* SUPPLIED TEXT *
# Sportsman 400 HO????



## lunkerhunter2 (Nov 3, 2007)

My wife won one of these last year and it seems very sluggish. I have a Grizzley 700 and maybe i am just used to real POWER. The Polaris maxes out around 35 mph and will not spin the tires in gravel hardly at all. Does this sound normal or could there be something wrong(carb, jets)? Also, the battery seems to loose all of its starting charge within a few days. I took it to the dealer and they said everything was ok. My Grizzley can sit for 6 months without starting it and it fires right up every time. Does anyone own one of these machines? If it is normal i can live with it(i don't have to ride it after all)but i would like to make sure something isn't wrong. -)O(-


----------



## Huge29 (Sep 17, 2007)

That is the equivalent of comparing your 350 engine to the in your truck to the 3.3L in your caravan although 35mph sure seems slow. Additionally, the sportsman 400 still weighs about 100 lbs more than your grizz.


----------



## stimmie78 (Dec 8, 2007)

it's a polaris... you have to use your grizzly to take your mechanic along when the polaris is ridden. sell it and get her something else.. JMO


----------



## Huntoholic (Sep 17, 2008)

Our family has older 400's and 500's. No battery problems as you discribed and they all spin wheels in the gravel, but not a lot. Top end seems a little low, but then again I'm to **** scared to go any faster.

As stated, big difference between a 400 and a 700 in any of the manufacturers.


----------



## Wdycle (Sep 11, 2007)

Maybe your clutch isn't locking up like it should? or a magneito problem?


----------

* ENTRIES SHOWN *
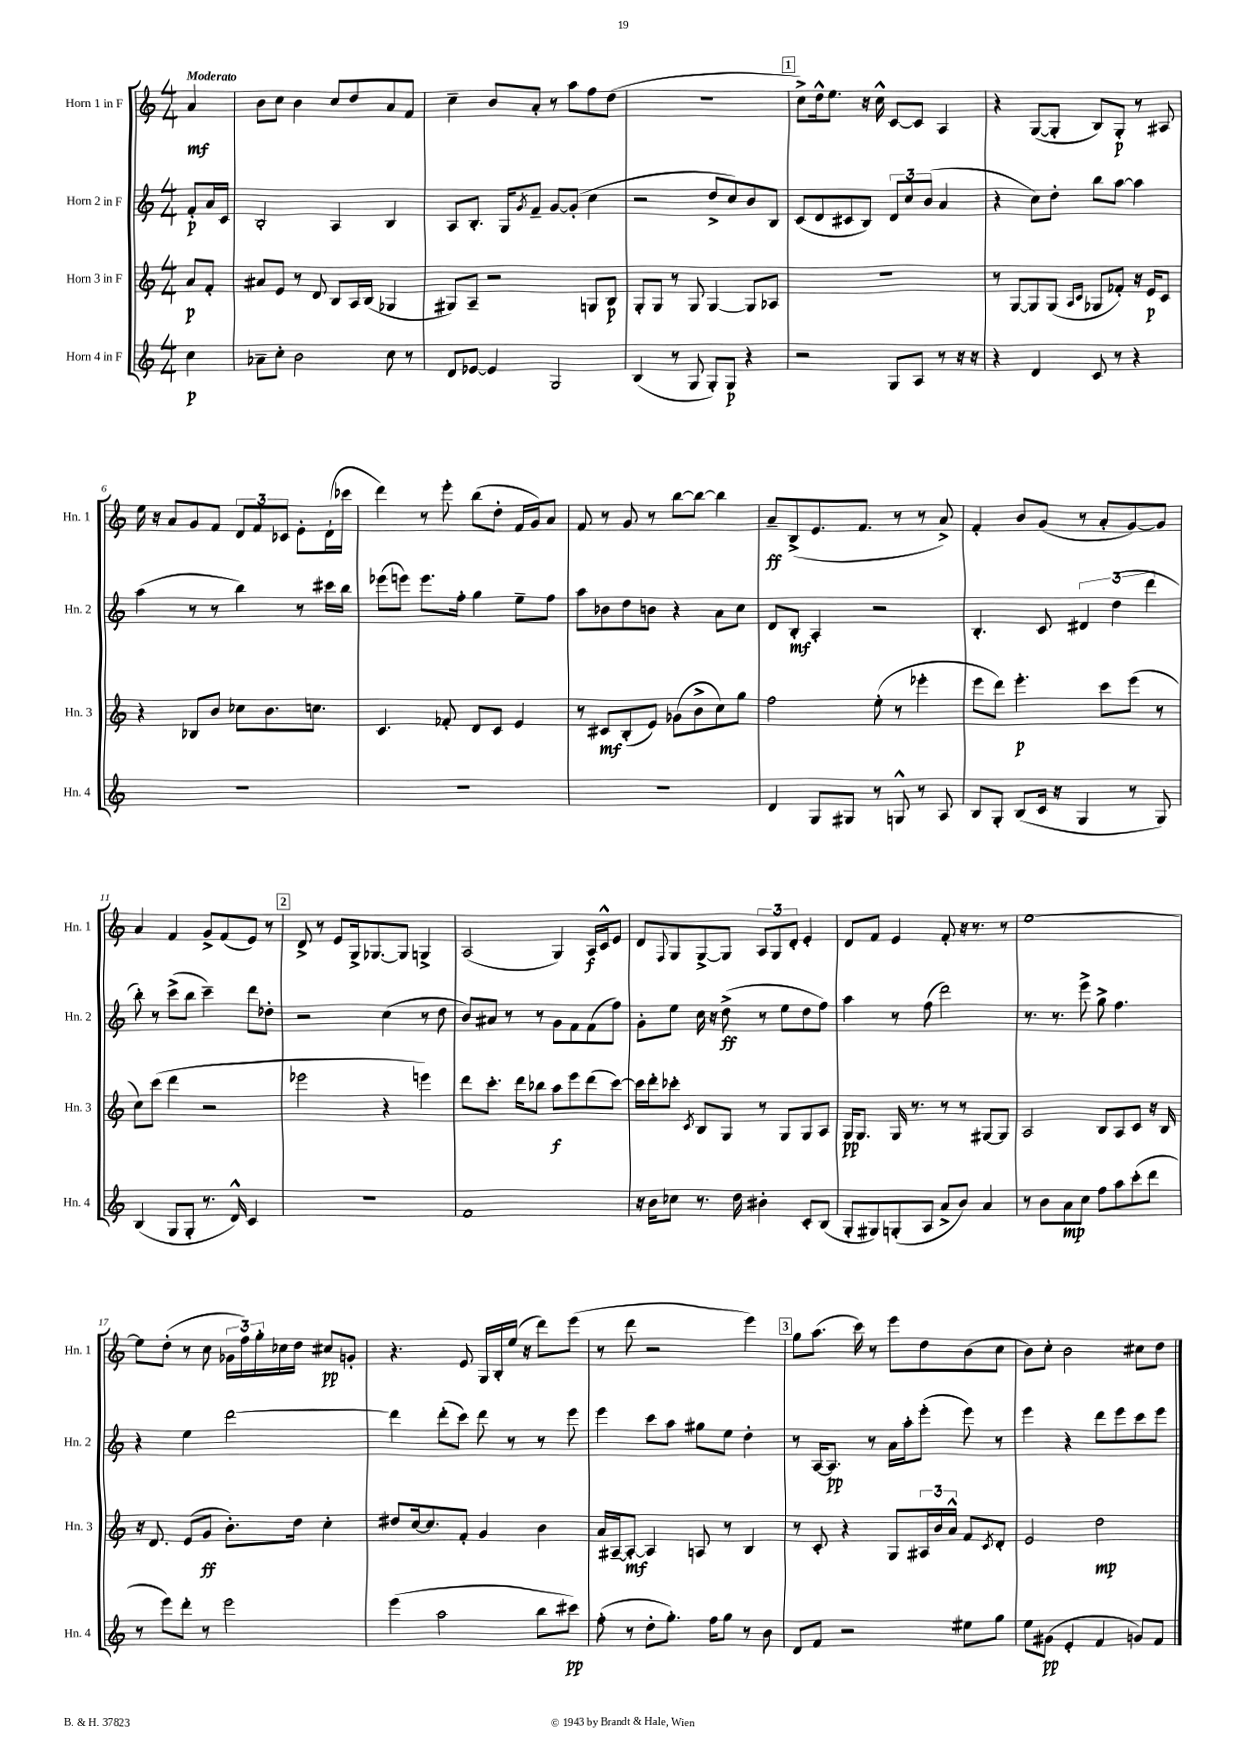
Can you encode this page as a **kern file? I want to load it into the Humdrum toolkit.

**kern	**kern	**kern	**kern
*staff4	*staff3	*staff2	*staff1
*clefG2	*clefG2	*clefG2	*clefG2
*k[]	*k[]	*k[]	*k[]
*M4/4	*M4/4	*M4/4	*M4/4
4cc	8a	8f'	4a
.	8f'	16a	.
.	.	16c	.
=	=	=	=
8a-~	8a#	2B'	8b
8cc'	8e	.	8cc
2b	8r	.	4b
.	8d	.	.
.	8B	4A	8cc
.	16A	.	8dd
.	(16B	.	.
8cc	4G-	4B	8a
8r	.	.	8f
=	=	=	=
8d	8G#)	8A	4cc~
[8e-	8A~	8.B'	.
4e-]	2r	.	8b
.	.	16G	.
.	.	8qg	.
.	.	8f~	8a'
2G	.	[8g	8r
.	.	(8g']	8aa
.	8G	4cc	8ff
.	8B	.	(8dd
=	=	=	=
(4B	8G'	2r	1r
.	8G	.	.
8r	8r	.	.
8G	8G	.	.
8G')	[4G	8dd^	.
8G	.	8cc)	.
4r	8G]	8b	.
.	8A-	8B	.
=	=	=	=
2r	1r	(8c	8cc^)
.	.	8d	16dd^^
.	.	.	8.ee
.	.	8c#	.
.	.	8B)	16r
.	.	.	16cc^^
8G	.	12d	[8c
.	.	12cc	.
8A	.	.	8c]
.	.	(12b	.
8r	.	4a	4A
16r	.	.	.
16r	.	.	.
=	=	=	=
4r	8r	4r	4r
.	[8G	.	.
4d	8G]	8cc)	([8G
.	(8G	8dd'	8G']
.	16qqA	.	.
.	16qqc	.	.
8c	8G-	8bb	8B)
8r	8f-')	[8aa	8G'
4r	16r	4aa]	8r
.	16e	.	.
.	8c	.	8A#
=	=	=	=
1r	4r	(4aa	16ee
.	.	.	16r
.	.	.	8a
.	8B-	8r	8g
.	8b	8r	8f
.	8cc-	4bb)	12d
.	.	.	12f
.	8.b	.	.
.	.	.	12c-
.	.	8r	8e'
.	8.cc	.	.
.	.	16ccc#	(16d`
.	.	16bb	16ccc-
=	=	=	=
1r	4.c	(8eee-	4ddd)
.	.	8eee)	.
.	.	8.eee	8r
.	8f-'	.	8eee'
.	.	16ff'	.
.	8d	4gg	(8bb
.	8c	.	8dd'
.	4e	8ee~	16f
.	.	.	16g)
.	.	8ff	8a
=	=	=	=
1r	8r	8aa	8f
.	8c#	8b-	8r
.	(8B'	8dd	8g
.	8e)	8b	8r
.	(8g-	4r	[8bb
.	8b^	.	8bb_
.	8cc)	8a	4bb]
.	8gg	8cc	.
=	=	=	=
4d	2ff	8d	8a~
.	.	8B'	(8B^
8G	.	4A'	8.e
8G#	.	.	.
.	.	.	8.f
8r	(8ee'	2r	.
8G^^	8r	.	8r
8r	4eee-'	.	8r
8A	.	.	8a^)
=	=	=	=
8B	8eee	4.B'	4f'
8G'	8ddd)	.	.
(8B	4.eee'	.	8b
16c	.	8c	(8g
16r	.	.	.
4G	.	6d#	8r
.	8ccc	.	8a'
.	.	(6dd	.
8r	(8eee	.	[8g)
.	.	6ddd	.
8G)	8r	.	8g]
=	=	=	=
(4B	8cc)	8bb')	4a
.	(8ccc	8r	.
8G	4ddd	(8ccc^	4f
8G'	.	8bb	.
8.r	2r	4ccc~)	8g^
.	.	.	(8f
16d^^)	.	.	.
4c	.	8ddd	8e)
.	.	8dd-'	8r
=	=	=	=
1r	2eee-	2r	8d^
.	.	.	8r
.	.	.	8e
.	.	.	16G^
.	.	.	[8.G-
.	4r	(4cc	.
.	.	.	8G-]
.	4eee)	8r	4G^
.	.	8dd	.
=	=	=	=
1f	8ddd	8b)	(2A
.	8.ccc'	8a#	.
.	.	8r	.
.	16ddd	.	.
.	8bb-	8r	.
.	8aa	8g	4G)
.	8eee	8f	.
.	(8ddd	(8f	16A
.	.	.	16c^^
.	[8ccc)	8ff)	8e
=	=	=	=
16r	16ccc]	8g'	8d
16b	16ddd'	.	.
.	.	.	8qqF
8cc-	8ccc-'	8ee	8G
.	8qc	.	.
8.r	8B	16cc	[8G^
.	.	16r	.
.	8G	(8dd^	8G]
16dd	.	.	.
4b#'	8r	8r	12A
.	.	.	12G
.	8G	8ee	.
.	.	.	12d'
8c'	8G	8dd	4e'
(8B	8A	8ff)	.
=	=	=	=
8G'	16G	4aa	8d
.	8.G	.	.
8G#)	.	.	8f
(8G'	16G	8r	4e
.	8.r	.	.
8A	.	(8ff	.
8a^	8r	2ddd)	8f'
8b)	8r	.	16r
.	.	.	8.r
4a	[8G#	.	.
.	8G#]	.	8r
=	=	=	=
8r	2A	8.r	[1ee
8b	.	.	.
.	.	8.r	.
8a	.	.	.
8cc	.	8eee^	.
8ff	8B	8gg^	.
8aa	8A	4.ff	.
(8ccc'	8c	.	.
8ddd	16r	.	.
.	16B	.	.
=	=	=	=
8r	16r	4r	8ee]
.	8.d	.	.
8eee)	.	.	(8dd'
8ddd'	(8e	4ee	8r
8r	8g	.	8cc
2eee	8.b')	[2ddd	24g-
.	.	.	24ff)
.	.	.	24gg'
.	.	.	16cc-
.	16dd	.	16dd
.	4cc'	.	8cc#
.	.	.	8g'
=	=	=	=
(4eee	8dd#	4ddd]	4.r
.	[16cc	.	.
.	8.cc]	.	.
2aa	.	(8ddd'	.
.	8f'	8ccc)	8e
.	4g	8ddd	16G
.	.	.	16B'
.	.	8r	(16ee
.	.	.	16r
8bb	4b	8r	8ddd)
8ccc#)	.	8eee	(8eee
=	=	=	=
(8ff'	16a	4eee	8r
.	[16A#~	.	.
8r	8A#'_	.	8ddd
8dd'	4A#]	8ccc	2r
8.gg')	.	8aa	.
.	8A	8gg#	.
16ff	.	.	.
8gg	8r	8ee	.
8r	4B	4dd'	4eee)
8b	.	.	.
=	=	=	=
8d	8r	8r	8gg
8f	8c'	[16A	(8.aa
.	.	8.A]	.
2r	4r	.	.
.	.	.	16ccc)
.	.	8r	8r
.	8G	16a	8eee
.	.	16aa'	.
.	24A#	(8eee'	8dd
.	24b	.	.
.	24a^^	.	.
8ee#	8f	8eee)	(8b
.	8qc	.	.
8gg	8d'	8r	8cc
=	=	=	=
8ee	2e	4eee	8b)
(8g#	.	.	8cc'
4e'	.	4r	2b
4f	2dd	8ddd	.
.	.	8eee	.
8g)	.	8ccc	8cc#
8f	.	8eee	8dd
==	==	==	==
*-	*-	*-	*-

* COMPLETE THE FOLLOWING *
A: In the Sportsman 400 HO thread, about how fast does the first poster say the Polaris goes at most?
B: From the Sportsman 400 HO thread, copy word for word the passage that begins at the words "## Huge29 (Sep" and ends after "than your grizz.".

* OUTPUTS IN ORDER *
A: Around 35 mph.

B:
## Huge29 (Sep 17, 2007)

That is the equivalent of comparing your 350 engine to the in your truck to the 3.3L in your caravan although 35mph sure seems slow. Additionally, the sportsman 400 still weighs about 100 lbs more than your grizz.